We all experience our senses and pleasure differently, so get to know each other and embrace the characteristics that build your pleasure landscapes. 

4. Take time to learn from others (and each other)

Let’s be real: it can take us a long time to figure out ourselves, let alone other people. Thanks to the rom-com industry, many of us believe that if we’re meant to be together, we’ll just instantly get each other. 

And sure, sometimes, you’ll meet someone and you’ll quickly feel like you’re on the same wavelength. But for the most part, it’s the process of learning about each other (and ourselves) that brings us closer together — and that can be magnified when we see the world through different lenses. 

For example, Kenny and Taylor both talked about how parallel play has helped them learn more about each other’s interests. 

Kenny also shared that “Doing a routine helps me to understand my partner in a more tangible way than just talking because I learn better in practice than in theory. Parallel play helps me to understand how my partner decompresses and relaxes, which helps me understand what she needs.”

When we make space for it, our partners will show us how they want to be loved and cared for — and we can show them how we want to be loved and cared for. 

If you’re an allistic partner of an autistic person, take the time to learn about autism not just generally, but also how it specifically affects your partner. How do they mask? What stims or activities help to ground them? What things overload them? 

Sometimes, just naming the framework can be helpful. J told me that “having a name for what we experience so we can do our own research into understanding (while also receiving mental healthcare) has been the biggest game changer.” 

So, make the time to intentionally learn — both from what your partner shares with you themselves, but also from external sources who can offer you support and guidance. 

5. Prioritize patience over quick resolutions

When someone is in emotional distress, rushing toward a solution rarely brings that solution any closer. Regardless, many of us instinctively try to “fix it” as quickly as possible — even when we know that it might make the distress bigger. 
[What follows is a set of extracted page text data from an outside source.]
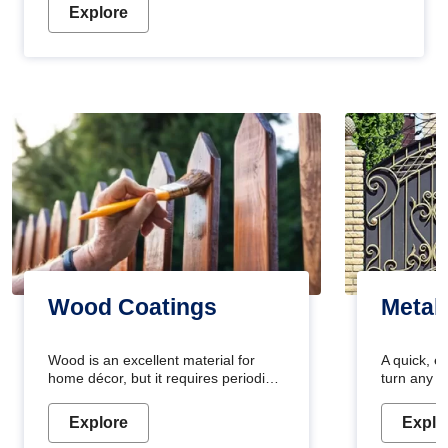
Explore
Wood Coatings
Metal
Wood is an excellent material for
A quick, e
home décor, but it requires periodic
turn any o
maintenance to keep its natural look.
projects i
Wood paint is the best way to protect
metallic pa
Explore
Explo
your wood from stains and scratches.
durable an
The solution? Take a breath, make some space, and slow it down. 

Just to say it — this is a helpful tip for any type of relationship regardless of who is in it. Slowing down allows us space to truly feel our feelings, consider what we need, and communicate that to our partners. Otherwise, we may feel rushed to give answers that we don’t yet have, and that can lead to bigger challenges moving forward. 
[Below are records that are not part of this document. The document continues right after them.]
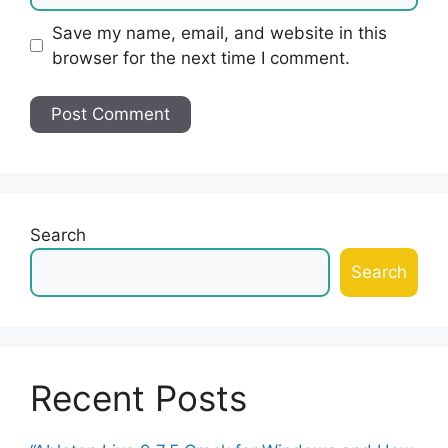
Save my name, email, and website in this
browser for the next time I comment.
Search
Search
Recent Posts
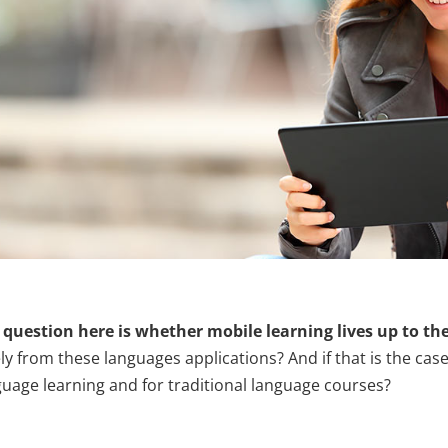
 question here is whether mobile learning lives up to th
ly from these languages applications? And if that is the cas
guage learning and for traditional language courses?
This can be especially important when our partners take a longer time to process things or gather their feelings than we do. Taylor shared that she often tries “to take the lead and ‘fix’ [Kenny’s] struggle, which leads to him feeling bulldozed. He's perfectly capable and just needs more time and space than I do for some of the same things.”

As urgent as it might feel to have the right answer in that exact moment, giving space can help you find a more true and supportive answer, rather than simply a quick one. 

As J put it, 

“Give each other a break [while making] sure you save time for each other. Time spent together in understanding each other is the glue.

I couldn’t have said it better myself, so I’ll leave it at that.